[What is expected]
Answer these questions using the text about London mews below, one line each:
(a) Which French word does "mews" come from, and what does it mean?
(b) Under Henry VIII, what was the area now called Trafalgar Square known as?
(c) In which centuries were the large houses in Kensington, Chelsea and Mayfair built?

I meet many visitors to London who have never encountered the word ‘mews’ before, or indeed British people who, although familiar with the term in the lexicon alongside road, street or lane, don’t actually know what it means.
The word ‘mews’ originates from the French ‘muer’ (to moult) and refers to the confinement of hawks, often in a tower whilst they gained their adult plumage. Bruce Castle in Haringey has a tower that is thought was used for this exact purpose.
Mews became widely used to describe the confinement of animals in general and by the 16th century often described an area boasting a number of stables. The area we now call Trafalgar Square was, during the reign of Henry VIII, known as the King’s Mews and the name lingered on until the mid 19th century when the stables were relocated to Buckingham Palace. Although built 300 years after the King's Mews, the National Gallery stands on the site but incorporates architectural features from Henry VIII’s stables; the hollow pepperpots which would have acted as air vents to let the horse manure smell drift out of the roof.
Many of the more affluent areas of London such as Kensington, Chelsea and Mayfair have large houses built in the 18th and 19th centuries. The house entrances face the thoroughfare whilst threading along the back is the mews; a service street where the stables were located. Aside from housing horses and carriages, these mews also provided accommodation for stable boys, would be where tradesmen could enter, and deliveries were dropped off. In their day, these tiny streets would have been a hive of activity and pungent smells. Today these mews streets are much sought after and the stables have been converted into houses, allowing the residents to enjoy the relative peace and quiet of a street that has little or no traffic in an otherwise busy area.

[Dataset section]
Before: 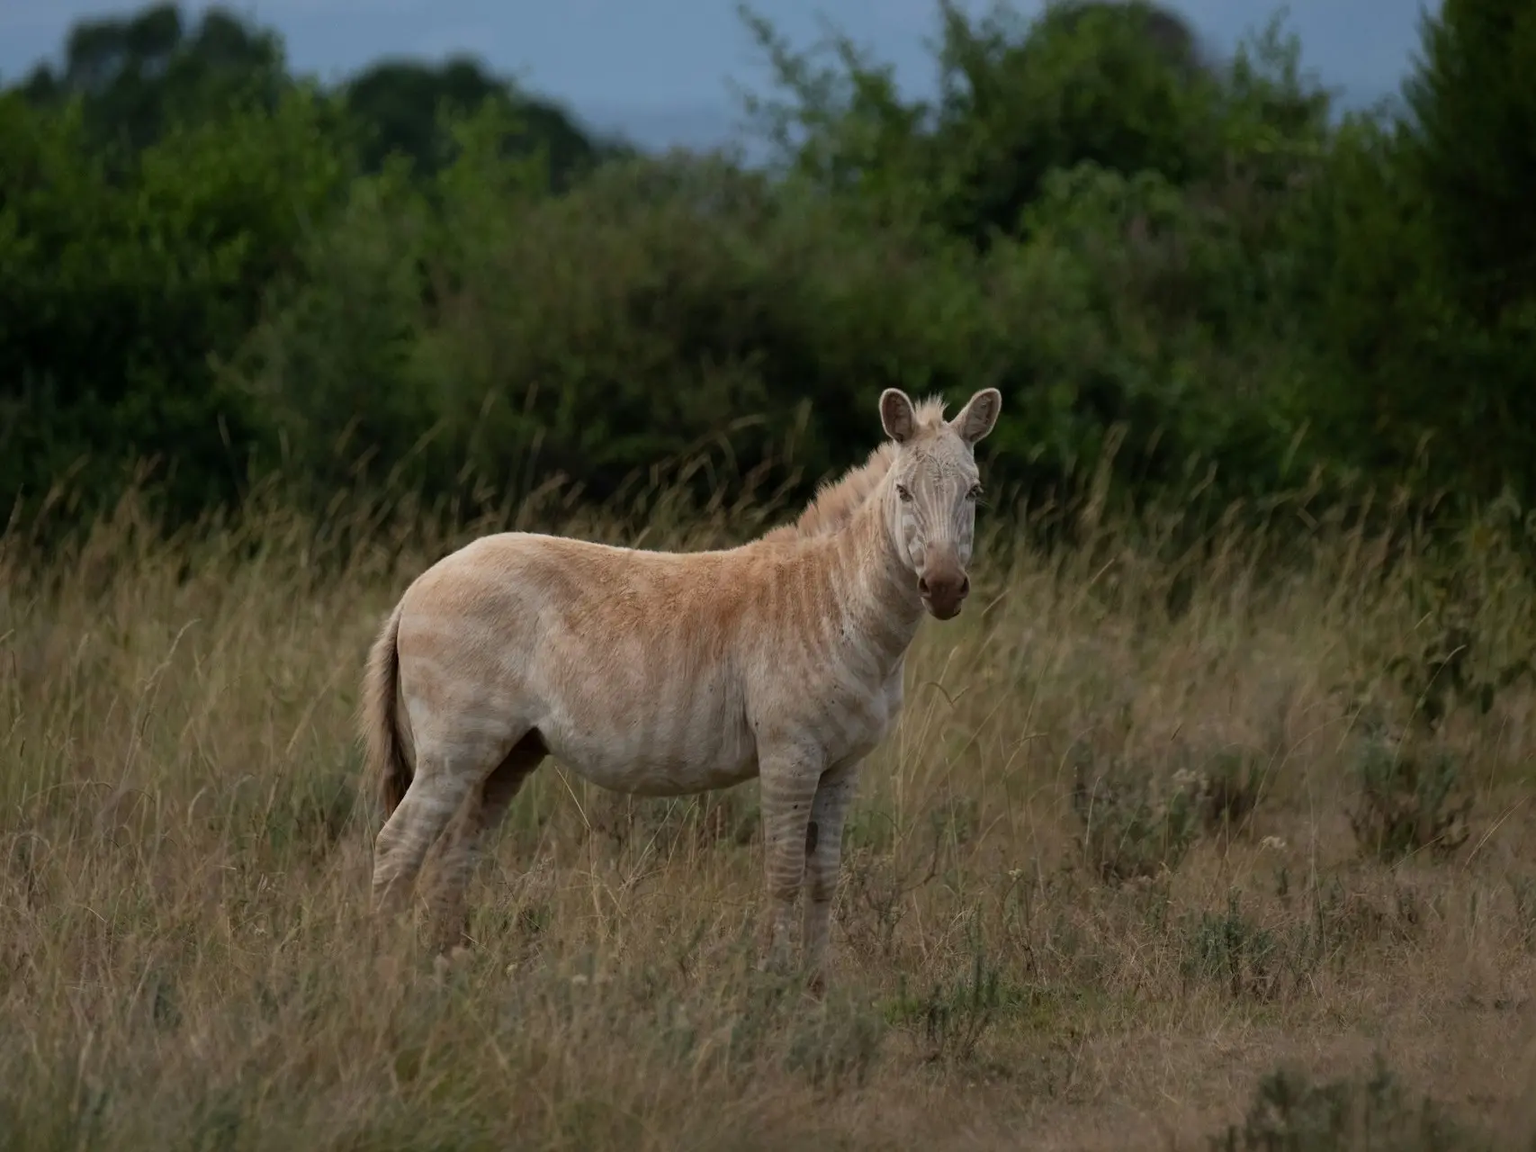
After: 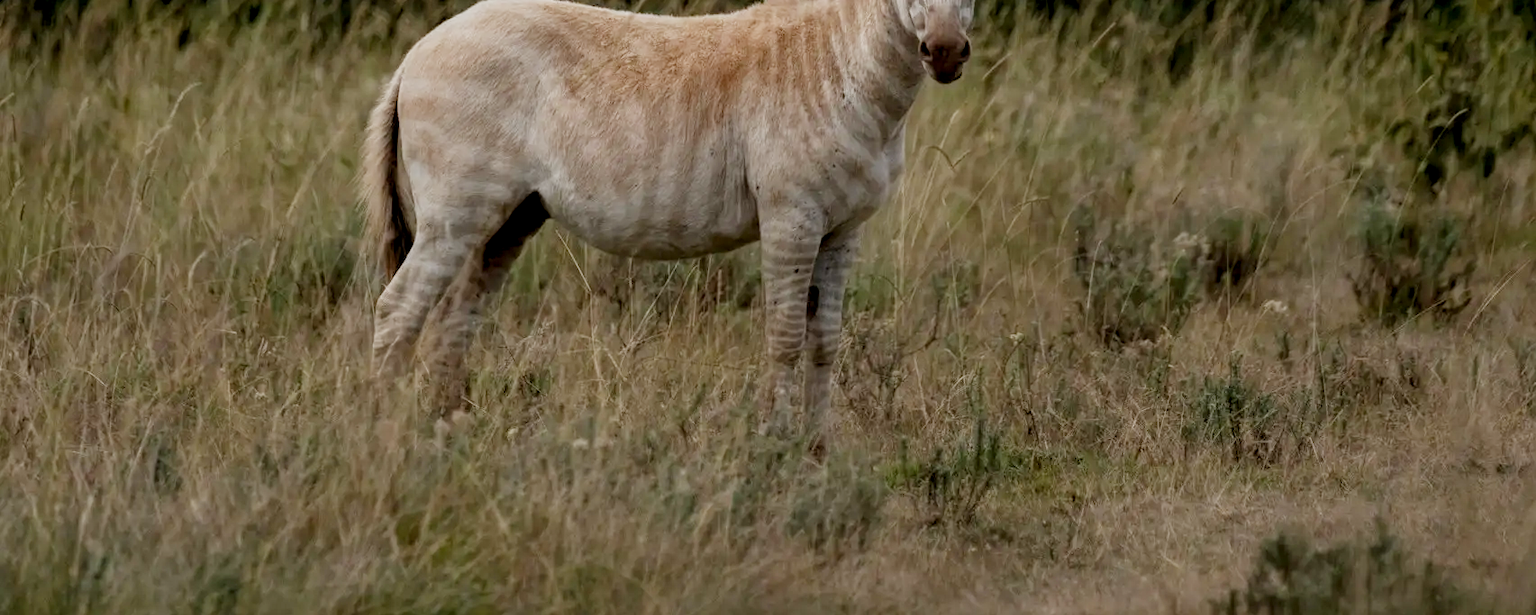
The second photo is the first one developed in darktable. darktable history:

[The output]
(a) "Muer," meaning to moult.
(b) The King's Mews.
(c) The 18th and 19th centuries.